* [Texto de la página]
Porque como pecado irredimible, hay una cuota de sus culpas que no la
borran los sobreseimientos tribunalicios. Queda ahí, en la garganta,
como punzante angustia atravesada para todos los días. Porque hay
dolores que quedan cincelados para siempre aunque la Justicia atine a
maquillar un perdón que no siente.
Johana vive con su mamá en una casita del
norte de Río Cuarto. Arrinconada a los márgenes. Donde el olvido social
estructura los días. Alguna vez osó pedir ayuda económica por tevé, en
esas desnudeces que tanto placer generan en ciertos medios. Con su beba,
la que llevaba su apellido, llegó entre los brazos al Hospital San
Antonio de Padua. Era 21 de julio. La pequeña Thalía tenía fracturas en
los brazos. Y los estudios médicos determinaron que padecía de sífilis.

* [Datos]
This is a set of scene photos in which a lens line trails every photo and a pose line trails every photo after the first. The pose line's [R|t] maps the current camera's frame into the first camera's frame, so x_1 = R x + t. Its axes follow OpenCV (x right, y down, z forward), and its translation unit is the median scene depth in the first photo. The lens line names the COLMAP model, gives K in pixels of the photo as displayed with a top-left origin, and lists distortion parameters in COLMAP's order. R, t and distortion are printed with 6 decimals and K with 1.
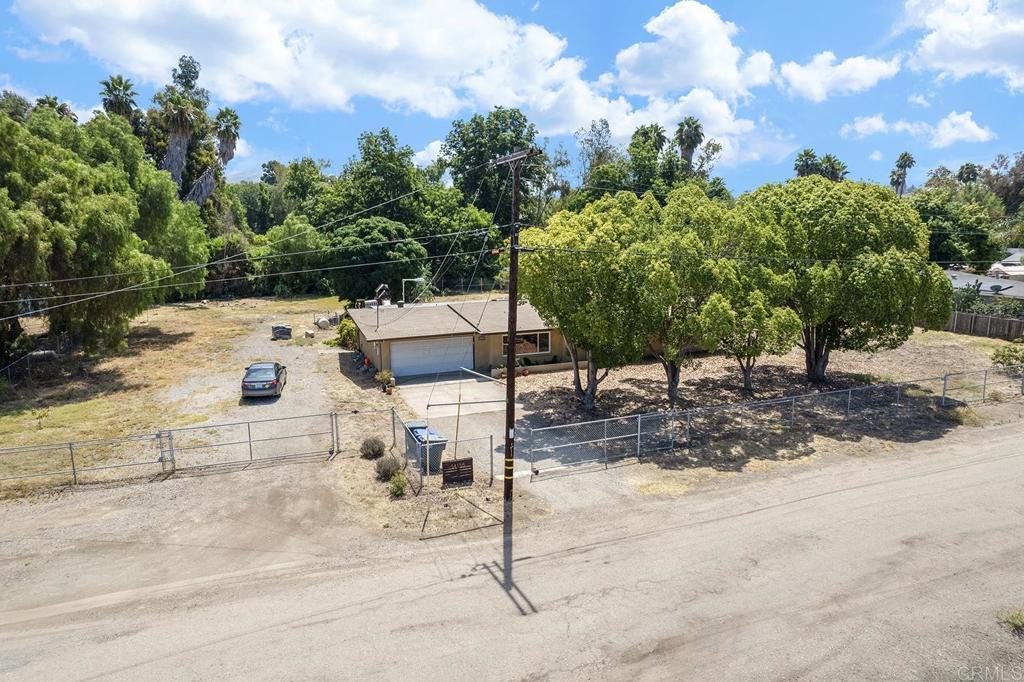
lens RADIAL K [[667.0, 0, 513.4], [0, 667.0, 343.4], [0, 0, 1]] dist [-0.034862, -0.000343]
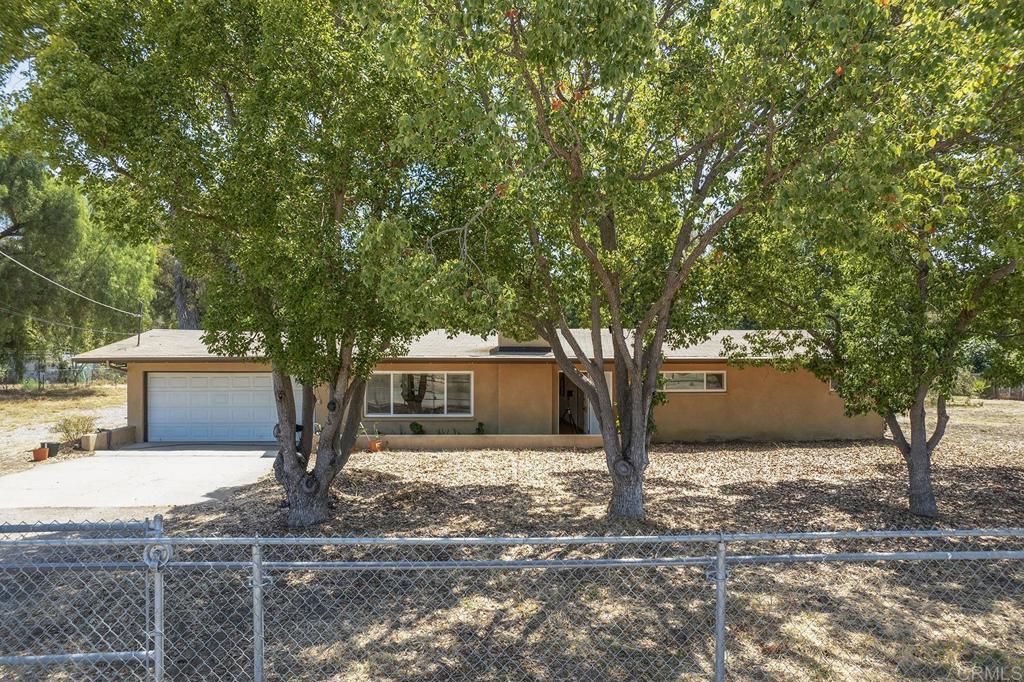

* [Qué hacer]
1/ Pasa al inglés esta oración del texto de la página: «Johana vive con su mamá en una casita del norte de Río Cuarto.»
2/ Retoma el texto sobre Johana y la pequeña Thalía y continúalo después de su última oración.

* [Respuestas]
1/ Johana lives with her mom in a small house in the north of Río Cuarto.

2/
Ergo: había sido golpeada y -cómo dudarlo señor fiscal- su mamá había
determinado transmitirle adrede una enfermedad venérea. La Justicia, el
Estado, han sido vastamente entrenados para no dudar. Si es una historia
de manual, pensaron. Las escenas se sucedieron velozmente: Johana llegó
con Thalía, de brazos fracturados y enferma de sífilis; los médicos
denunciaron “el caso”; la policía informó al fiscal Julio Rivero y –para
cerrar el círculo perfecto- Johana fue detenida y rápidamente imputada.
Primero por las lesiones y contagio y luego, por homicidio.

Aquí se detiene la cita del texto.